#### How to complete this task
Please retype the data in full and exactly; the pictures are not part of the copy.

═════ Dataset records ═════

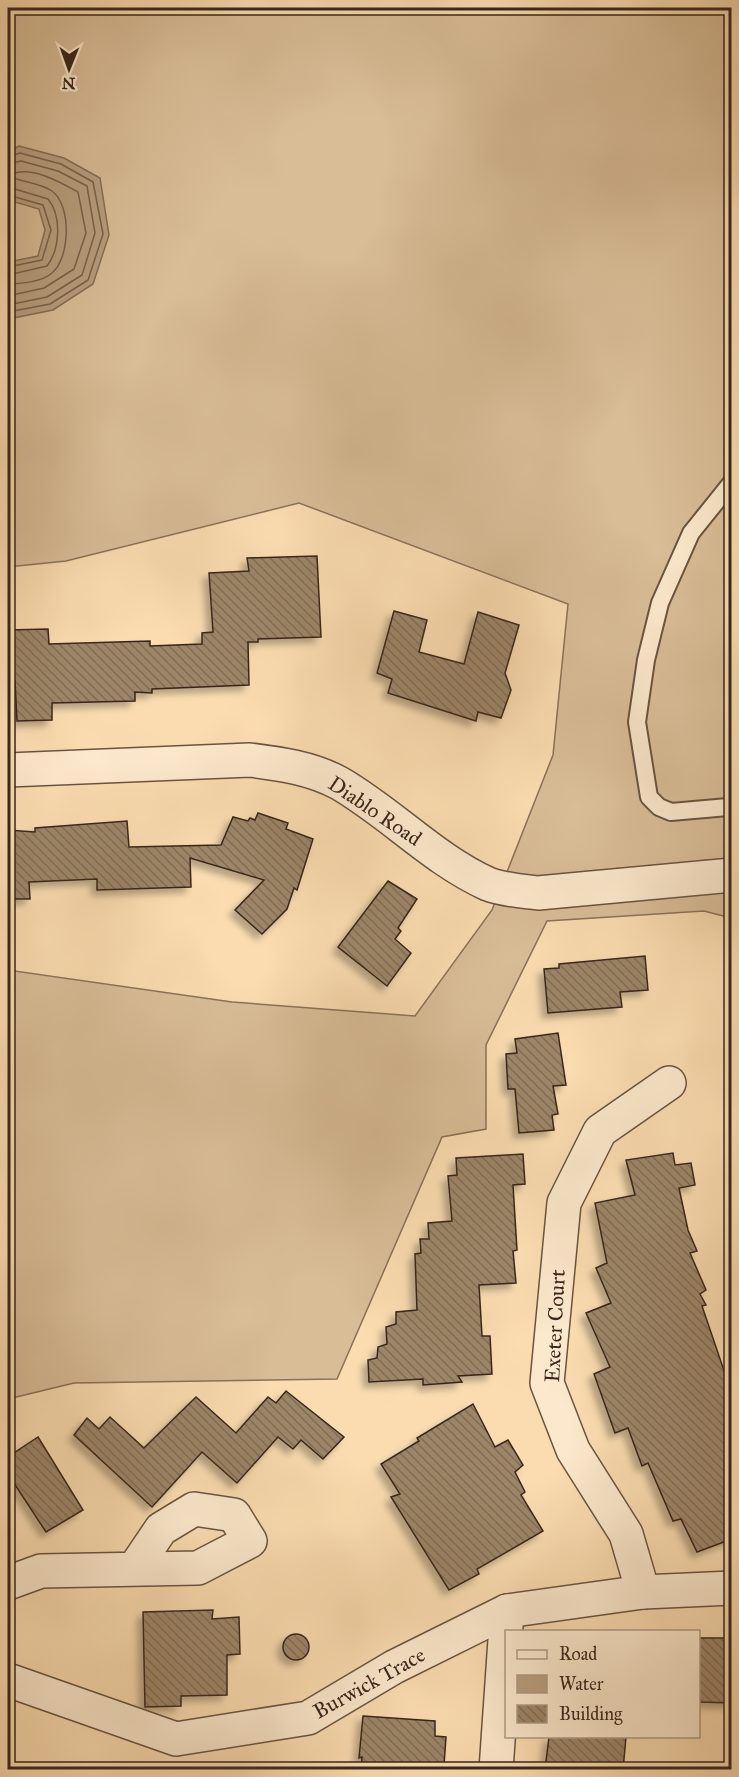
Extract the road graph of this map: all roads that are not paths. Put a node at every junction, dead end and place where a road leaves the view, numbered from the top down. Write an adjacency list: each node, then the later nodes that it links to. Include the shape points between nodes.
1 (732, 482): 3 (lane, via 691,533 660,603 637,722 649,797 659,807 671,812)
2 (8, 770): 4 (street, Diablo Road, via 250,760 285,764 339,783 461,869 490,885 518,891 538,893)
3 (728, 807)
4 (732, 875)
5 (669, 1083): 9 (street, Exeter Court, via 600,1131 564,1203 547,1383 573,1450 626,1534)
6 (134, 1569): 7 (street, via 41,1570)
7 (8, 1583)
8 (732, 1588): 9 (street, Burwick Trace)
9 (643, 1592): 10 (street, Burwick Trace)
10 (507, 1611): 11 (street); 13 (street, Burwick Trace, via 394,1667 308,1718 176,1739)
11 (506, 1630)
12 (505, 1640): 14 (street)
13 (8, 1680)
14 (496, 1770)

═════

#### Answer section
Extract the road graph of this map: all roads that are not paths. Put a node at every junction, dead end and place where a road leaves the view, numbered from the top down. Write an adjacency list: each node, then the later nodes that it links to. Include the shape points between nodes.
1 (732, 482): 3 (lane, via 691,533 660,603 637,722 649,797 659,807 671,812)
2 (8, 770): 4 (street, Diablo Road, via 250,760 285,764 339,783 461,869 490,885 518,891 538,893)
3 (728, 807)
4 (732, 875)
5 (669, 1083): 9 (street, Exeter Court, via 600,1131 564,1203 547,1383 573,1450 626,1534)
6 (134, 1569): 7 (street, via 41,1570)
7 (8, 1583)
8 (732, 1588): 9 (street, Burwick Trace)
9 (643, 1592): 10 (street, Burwick Trace)
10 (507, 1611): 11 (street); 13 (street, Burwick Trace, via 394,1667 308,1718 176,1739)
11 (506, 1630)
12 (505, 1640): 14 (street)
13 (8, 1680)
14 (496, 1770)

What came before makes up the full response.